Vor Gericht geht es wieder um ein Fristversäumnis bei Antje Groß. Sie war vor zwei Jahren fristlos entlassen worden. Sie sagt, das sei zu Unrecht geschehen.

Stuttgart - Das Landesarbeitsgericht hat sich am Dienstag erneut mit dem Klinikumskandal und einer damit verbundenen fristlosen Entlassung auseinandersetzen müssen. Die Stadt hatte Berufung gegen ein erstinstanzliches Urteil eingelegt, das die außerordentliche Kündigung der ehemaligen Direktorin für Finanzen und Controlling, Antje Groß, für unwirksam erklärte. Außerdem wurden neue Kündigungsgründe nachgeschoben; sie soll angeblich Klinikum-Interna preisgegeben haben. Die Entscheidung wird am 19. März verkündet.

 

Wie schon bei der Trennung von Ex-Klinikumchef Ralf-Michael Schmitz und der Entlassung des ehemaligen Leiters der für die Misswirtschaft verantwortlichen Internationalen Abteilung (IU), Andreas Braun, steht auch im Fall Groß die Frage im Raum, ob die Stadt die für eine fristlose Kündigung maßgebliche Zwei-Wochen-Frist nach Bekanntwerden relevanter Sachverhalte verstreichen lassen hat. In den bisherigen Verhandlungen erklärten die Arbeitsrichter, dies sei so, weil die Verwaltungsspitze nach Eingang eines Berichts des Rechnungsprüfungsamts (RPA) am 18. Dezember 2018 nicht sofort aktiv geworden sei. Darauf hatte die Kanzlei Menold Bezler die Stadt schon Anfang 2016 hingewiesen.

Gemeinderat war über Kündigungsfrist nicht informiert

Bei Schmitz hätte der Gemeinderat bis Ende Januar über eine Kündigung befinden müssen. Er wurde aber damals gar nicht informiert und akzeptierte später den goldenen Handschlag. Groß wurde wie Braun gar erst im Frühjahr 2017 fristlos entlassen. Ihrer Kündigung waren mehrere Berichterstattungen der mit der Aufarbeitung des Klinikskandals beauftragten Kanzlei BRP Renaud & Partner sowie des RPA vorausgegangen.

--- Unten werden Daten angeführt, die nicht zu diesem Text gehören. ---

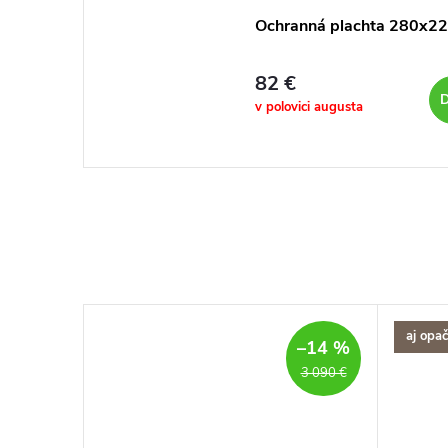
Ochranná plachta 280x2
82 €
D
v polovici augusta
aj opa
–14 %
3 090 €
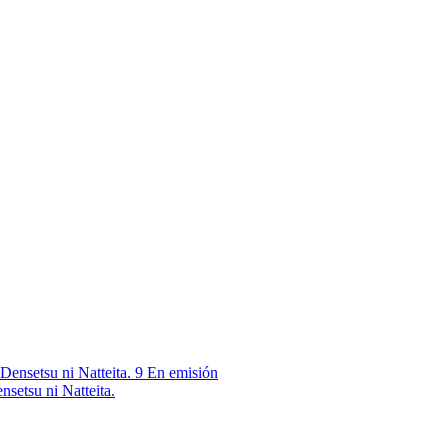
9
En emisión
nsetsu ni Natteita.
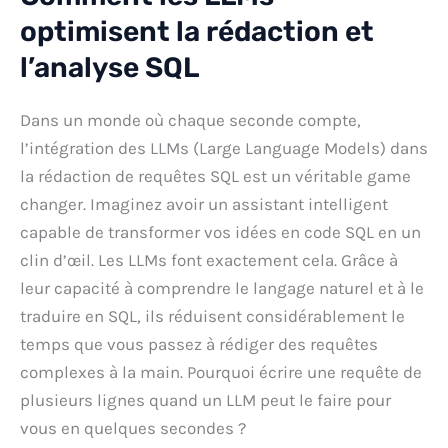
optimisent la rédaction et
l’analyse SQL
Dans un monde où chaque seconde compte,
l’intégration des LLMs (Large Language Models) dans
la rédaction de requêtes SQL est un véritable game
changer. Imaginez avoir un assistant intelligent
capable de transformer vos idées en code SQL en un
clin d’œil. Les LLMs font exactement cela. Grâce à
leur capacité à comprendre le langage naturel et à le
traduire en SQL, ils réduisent considérablement le
temps que vous passez à rédiger des requêtes
complexes à la main. Pourquoi écrire une requête de
plusieurs lignes quand un LLM peut le faire pour
vous en quelques secondes ?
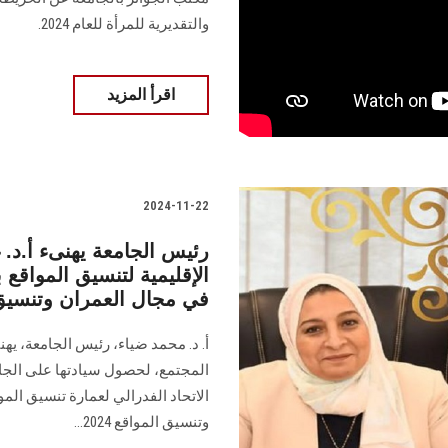
والتقديرية للمرأة للعام 2024.
اقرأ المزيد
2024-11-22
رئيس الجامعة يهنىء أ.د. 
الإقليمية لتنسيق المواقع 
في مجال العمران وتنسيق الم
أ. د. محمد ضياء، رئيس الجامعة، يه
المجتمع، لحصول سيادتها على الجائ
وتنسيق المواقع 2024...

Groß’ Anwalt Stefan Nägele, der die Vorwürfe gegen seine Mandantin zurückweist oder zumindest nicht für kündigungsrelevant erachtet, wundert sich über Krankenhausbürgermeister Michael Föll (CDU). Er habe in Kenntnis der Kritik der Rechnungsprüfer zugelassen, dass sich die seit 22 Jahren im Klinikum arbeitende Chefcontrollerin im Herbst 2016 um die Nachfolge von Schmitz als Geschäftsführerin bewarb. Die Stadt ist weiter der Auffassung, der RPA-Bericht von 2015 habe keine Kündigungsgründe geliefert, außerdem hätten die Ermittler seinerzeit um vertrauliche Behandlung der Expertise gebeten. Erkenntnisse hätten sich erst im Laufe des Jahres 2016 ergeben.

Die Klägerin weist die Vorwürfe zurück

Die Klägerin wehrt sich nicht nur gegen die Kündigung, sondern weist auch die Vorwürfe der Haushaltsuntreue im Zusammenhang mit der Behandlung libyscher Flüchtlinge und einem Beraterprojekt mit Kuwait zurück. Groß hatte eine Zahlung von 832 000 Euro an die Libyer freigezeichnet, führt aber an, von ihrem Finanzchef und einer für die IU zuständigen Controllerin darum gebeten worden zu sein. Andreas Braun soll damals die Dringlichkeit der Zahlung besonders betont haben. Es habe deshalb seinerzeit keinen Grund für eine Extraprüfung gegeben, aus heutiger Sicht könne man das natürlich anders sehen.

Eine Auszahlung von 150 000 Euro für Essensgeld an die Libyer habe sie aber nicht unterzeichnet. Das behaupte nur ihr Finanzchef. Und zur Freigabe einer Überweisung von 750 000 Euro an den kuwaitischen Dienstleister Aryak sagte Groß, diese sei bereits von Brauns Mitarbeiterin sowie dem Ärztlichen Direktor Jürgen Graf unterzeichnet gewesen. Sie sei damals nur für Schmitz eingesprungen. Den kompletten Zahlungsplan inklusive der Dreiviertelmillion Euro hätten wenig später Schmitz und Graf abgesegnet. Auch ihr Mitgeschäftsführer Reinhard Schimandl hatte eine solche Überweisung genehmigt.